Friday, November 15, 2013
Redskins hope they learned their lesson
By John Keim
ASHBURN, Va. -- The Washington Redskins thought they knew what was coming. In many ways they did. Stopping it, though, proved much tougher. They prepared all summer for a style of play they hadn't seen at a pace they rarely defended.
Now the Redskins get a second chance with 10 weeks of game film at their disposal. Before the opener the Redskins watched film of Chip Kelly's offense at Oregon and also the Eagles' preseason games. Now they have something more tangible.
LeSean McCoy rushed for 184 yards and a touchdown in the first meeting with the Redskins.
“Immensely, it's going to help us," Redskins corner DeAngelo Hall said. “We got a lot of film on them. We know what's been working against them. They've been rolling the last couple weeks."
Yes, quarterback Nick Foles has been hot, with 10 touchdown passes the past two games -- and 16 for the season. With no interceptions. But their biggest task: Stop running back LeSean McCoy, who gained 184 for the opener.
“We've got to stop the run better this time," Redskins linebacker Ryan Kerrigan said. “That will be our focus."
The Redskins learned a lesson, or three, in that opener. They hope, too, that certain aspects of their defense have improved enough to make a difference in the second meeting.
For example, the Redskins say their safeties did a good job in the first game, but it was Bacarri Rambo's first NFL game (and start) and corner E.J. Biggers was moved to safety for this game. That's a tough task for any safety, let alone two who had a combined zero previous starts at the position.
Rambo has played better since returning from his benching and has been more decisive. And it's not as if he were to blame for this game. But there are two plays he's handling better now than he did in that one. In that game, Rambo slowed down too much as quarterback Michael Vick tried to block him on a LeSean McCoy run around left end. Because Biggers had contain on the outside it didn't hurt, but since that game Rambo has done a better job taking on those blocks more aggressively, while staying in his path.
On the next drive, Rambo hesitated while racing up to attack Vick, who kept around left end off the zone read. That hesitation led to a juke and 36-yard gain. The Redskins now have Brandon Meriweather at safety; Reed Doughty played in the first game, but not until the second half when the Eagles were trying to run out the clock and using two-receiver sets.
Rambo was far from alone in hesitating. Fletcher, in the first half at least, paused on several plays because of the multiple run/pass options Philadelphia has on some plays. They caught Washington twice on passes to the tight end, thanks to having to defend: a hand-off to the back; the quarterback keeper and a bubble screen to the right.
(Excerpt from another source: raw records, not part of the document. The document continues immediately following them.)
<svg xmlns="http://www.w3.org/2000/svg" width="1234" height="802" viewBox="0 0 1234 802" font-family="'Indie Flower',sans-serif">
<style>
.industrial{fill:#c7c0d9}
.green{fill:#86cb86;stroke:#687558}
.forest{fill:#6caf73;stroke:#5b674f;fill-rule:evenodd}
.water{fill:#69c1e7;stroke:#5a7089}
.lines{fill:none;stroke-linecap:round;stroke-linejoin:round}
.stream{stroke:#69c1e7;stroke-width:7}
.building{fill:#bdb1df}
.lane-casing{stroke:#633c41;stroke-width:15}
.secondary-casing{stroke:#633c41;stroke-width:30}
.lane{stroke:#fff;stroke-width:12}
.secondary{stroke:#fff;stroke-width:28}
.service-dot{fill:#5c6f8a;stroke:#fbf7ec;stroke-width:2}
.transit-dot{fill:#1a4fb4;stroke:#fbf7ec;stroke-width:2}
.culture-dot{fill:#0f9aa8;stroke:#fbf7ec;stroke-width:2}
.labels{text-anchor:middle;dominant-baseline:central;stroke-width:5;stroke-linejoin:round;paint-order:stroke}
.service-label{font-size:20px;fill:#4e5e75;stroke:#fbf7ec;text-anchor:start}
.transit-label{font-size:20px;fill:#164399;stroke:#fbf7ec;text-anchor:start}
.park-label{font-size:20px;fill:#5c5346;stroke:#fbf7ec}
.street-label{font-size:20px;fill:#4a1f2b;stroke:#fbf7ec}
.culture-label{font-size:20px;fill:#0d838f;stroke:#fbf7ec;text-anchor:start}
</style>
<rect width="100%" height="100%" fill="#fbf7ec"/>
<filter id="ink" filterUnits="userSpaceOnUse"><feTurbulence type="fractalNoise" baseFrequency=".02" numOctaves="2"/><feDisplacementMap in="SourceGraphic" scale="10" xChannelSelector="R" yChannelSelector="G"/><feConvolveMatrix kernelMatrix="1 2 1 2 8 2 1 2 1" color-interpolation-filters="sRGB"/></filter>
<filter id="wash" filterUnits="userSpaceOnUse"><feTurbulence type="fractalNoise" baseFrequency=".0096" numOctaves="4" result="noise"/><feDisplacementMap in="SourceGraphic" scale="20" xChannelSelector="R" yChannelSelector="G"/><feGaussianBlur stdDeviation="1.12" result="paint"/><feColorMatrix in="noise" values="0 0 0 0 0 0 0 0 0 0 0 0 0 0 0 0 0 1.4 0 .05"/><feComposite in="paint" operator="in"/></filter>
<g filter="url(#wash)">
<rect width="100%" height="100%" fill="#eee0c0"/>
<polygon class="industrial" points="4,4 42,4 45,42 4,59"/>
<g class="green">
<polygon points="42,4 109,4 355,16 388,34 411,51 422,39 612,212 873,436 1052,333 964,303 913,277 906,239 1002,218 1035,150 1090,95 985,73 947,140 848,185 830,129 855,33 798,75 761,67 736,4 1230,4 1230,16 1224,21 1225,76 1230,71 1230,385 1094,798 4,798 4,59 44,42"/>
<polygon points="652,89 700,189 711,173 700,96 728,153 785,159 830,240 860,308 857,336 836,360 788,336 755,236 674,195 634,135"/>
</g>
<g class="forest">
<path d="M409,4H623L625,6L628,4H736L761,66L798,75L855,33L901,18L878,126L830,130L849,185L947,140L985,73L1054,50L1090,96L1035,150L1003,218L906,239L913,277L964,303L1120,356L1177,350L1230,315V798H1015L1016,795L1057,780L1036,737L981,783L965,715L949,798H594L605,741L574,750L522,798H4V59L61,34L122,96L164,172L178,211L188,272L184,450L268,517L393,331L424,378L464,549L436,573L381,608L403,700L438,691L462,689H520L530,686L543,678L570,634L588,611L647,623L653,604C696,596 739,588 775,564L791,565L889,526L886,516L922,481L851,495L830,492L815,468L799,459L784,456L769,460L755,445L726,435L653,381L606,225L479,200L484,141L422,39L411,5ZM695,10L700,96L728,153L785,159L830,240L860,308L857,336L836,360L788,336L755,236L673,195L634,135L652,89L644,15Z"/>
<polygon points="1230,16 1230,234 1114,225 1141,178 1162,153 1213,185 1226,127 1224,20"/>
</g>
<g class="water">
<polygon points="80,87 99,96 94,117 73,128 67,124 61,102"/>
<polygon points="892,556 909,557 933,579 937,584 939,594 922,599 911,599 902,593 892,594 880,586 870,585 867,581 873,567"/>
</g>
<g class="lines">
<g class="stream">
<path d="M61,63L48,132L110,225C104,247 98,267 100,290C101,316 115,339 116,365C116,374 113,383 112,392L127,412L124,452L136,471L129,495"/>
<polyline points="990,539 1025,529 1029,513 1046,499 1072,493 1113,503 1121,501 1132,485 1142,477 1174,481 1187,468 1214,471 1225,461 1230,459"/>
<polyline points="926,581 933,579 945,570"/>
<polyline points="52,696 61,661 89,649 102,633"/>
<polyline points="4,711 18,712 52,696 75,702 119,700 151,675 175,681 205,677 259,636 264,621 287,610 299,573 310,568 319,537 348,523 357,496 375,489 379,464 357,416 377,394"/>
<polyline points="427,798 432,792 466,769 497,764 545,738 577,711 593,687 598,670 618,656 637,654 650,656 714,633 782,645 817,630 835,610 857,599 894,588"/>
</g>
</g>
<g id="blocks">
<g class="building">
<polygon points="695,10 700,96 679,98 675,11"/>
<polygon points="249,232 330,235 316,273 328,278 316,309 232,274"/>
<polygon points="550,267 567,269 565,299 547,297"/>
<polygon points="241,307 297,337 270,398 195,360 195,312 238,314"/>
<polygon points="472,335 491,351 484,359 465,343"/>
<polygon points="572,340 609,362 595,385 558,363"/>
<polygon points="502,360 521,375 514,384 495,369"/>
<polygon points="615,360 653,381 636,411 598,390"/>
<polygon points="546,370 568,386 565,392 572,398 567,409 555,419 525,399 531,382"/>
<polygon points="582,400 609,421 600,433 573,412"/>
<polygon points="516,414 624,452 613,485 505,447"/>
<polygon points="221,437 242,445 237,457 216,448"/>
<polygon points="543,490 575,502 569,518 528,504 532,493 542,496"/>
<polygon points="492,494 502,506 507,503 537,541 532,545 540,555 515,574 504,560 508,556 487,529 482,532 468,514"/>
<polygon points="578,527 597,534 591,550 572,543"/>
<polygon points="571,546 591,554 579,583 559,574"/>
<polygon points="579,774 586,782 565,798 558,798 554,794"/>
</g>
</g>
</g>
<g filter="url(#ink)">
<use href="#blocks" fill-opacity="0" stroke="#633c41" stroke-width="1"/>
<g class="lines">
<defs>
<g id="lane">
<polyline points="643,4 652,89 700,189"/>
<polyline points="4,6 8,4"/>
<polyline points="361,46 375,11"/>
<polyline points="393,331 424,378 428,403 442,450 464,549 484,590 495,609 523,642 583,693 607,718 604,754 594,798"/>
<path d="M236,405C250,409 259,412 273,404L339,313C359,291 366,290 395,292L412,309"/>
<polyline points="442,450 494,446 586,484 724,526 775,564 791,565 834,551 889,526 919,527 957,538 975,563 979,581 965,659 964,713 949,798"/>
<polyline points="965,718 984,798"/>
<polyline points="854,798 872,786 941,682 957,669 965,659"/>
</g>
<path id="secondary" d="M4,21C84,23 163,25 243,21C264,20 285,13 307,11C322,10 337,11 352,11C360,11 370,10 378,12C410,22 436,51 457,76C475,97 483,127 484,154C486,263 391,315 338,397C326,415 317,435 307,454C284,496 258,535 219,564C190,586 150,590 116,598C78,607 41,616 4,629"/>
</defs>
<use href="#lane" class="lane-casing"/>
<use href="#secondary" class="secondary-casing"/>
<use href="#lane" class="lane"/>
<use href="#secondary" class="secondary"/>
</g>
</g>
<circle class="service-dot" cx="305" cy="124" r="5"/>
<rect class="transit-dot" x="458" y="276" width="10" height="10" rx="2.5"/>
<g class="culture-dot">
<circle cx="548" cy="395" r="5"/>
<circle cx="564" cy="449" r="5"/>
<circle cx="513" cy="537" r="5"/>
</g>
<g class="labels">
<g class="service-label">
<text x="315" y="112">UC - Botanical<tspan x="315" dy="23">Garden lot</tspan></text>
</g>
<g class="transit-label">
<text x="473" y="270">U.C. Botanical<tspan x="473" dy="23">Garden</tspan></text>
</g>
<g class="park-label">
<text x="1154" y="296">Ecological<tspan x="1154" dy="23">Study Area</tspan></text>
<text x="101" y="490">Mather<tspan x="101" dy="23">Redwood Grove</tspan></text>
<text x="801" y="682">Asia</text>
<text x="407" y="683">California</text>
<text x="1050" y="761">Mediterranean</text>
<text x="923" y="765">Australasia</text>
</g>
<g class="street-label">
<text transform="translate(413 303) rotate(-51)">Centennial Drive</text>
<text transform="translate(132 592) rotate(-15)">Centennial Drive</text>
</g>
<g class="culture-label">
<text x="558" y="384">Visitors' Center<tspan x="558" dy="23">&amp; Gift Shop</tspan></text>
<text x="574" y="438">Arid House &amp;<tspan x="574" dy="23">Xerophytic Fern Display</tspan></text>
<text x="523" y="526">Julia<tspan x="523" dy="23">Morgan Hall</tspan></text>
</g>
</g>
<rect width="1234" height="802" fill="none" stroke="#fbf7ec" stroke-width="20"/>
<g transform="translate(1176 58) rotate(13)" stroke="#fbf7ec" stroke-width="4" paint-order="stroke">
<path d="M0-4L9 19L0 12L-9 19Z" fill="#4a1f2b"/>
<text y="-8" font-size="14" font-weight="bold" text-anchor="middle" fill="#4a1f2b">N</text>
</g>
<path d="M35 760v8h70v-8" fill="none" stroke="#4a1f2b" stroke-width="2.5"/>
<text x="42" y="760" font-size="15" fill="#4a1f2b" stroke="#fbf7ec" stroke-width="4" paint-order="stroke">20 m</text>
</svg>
“We're definitely more prepared now," Fletcher said. “It's one thing to try and practice and simulate what we expected them to be, but it was another thing when we faced it and you go watch it and see the tempo and the formations and different things they hit you with."
The Redskins say they played better in the second half in part because they shifted some alignments up front, allowing them to stop the Eagles' dive play better as well as the quarterback run. At times the linebackers weren't as far back in their alignment and were able to play more aggressively. Other times it was just a matter of getting off blocks better. Having nose tackle Barry Cofield play without a club, as he did in the first game, is a plus, too.
The Eagles used unbalanced lines and shifted quite a bit to try and force the Redskins out of position.
“We were able to settle down and make sure everyone gets aligned properly," Orakpo said. “The first half we weren't aligned correctly. That's why McCoy kept having so many yards rushing and kept having huge holes. That was a major thing we got adjusted and just played our defense."
They'll have to adjust to tackling in the open field, something they did not do well. The Eagles consistently put them in one-on-one situations in space, which is one reason why they managed 8.0 yards after the catch (fourth most in the NFL for Week 1, according to ESPN Stats & Information). They gained 58 yards after contact on the ground, though that was limited in part because the backs weren't getting hit at times until they were downfield.
“It's hard, but it definitely can be done," Hall said of stopping the Eagles. “They've lost a couple games; teams have definitely been able to stop those guys."
The Redskins' offense has played much better since that first game, which was Robert Griffin III's first game action since the January playoff loss to Seattle. The Redskins lost a fumble and then had another one they recovered in their own end zone for a safety. Washington's offense must perform better to reduce pressure on the defense, as it did in the second half of the opener when they cut a 33-7 deficit to the final score.
The Redskins held Philadelphia to 123 total yards in the second half, though McCoy still gained 63 yards on 11 carries, though 34 came on one run. They used more seven-man boxes in the second half, among other tactics.
They also ran plays at more of a turbo pace than Washington had been used to. The Redskins felt they handled that well.
“I wasn't fatigued," Hall said. “So fatigue didn't play into it. Just a variety of plays and we didn't know what to expect. It was a little overwhelming at times. That definitely played a part in a lot of their success against us. We got a good dose of what they're gonna do."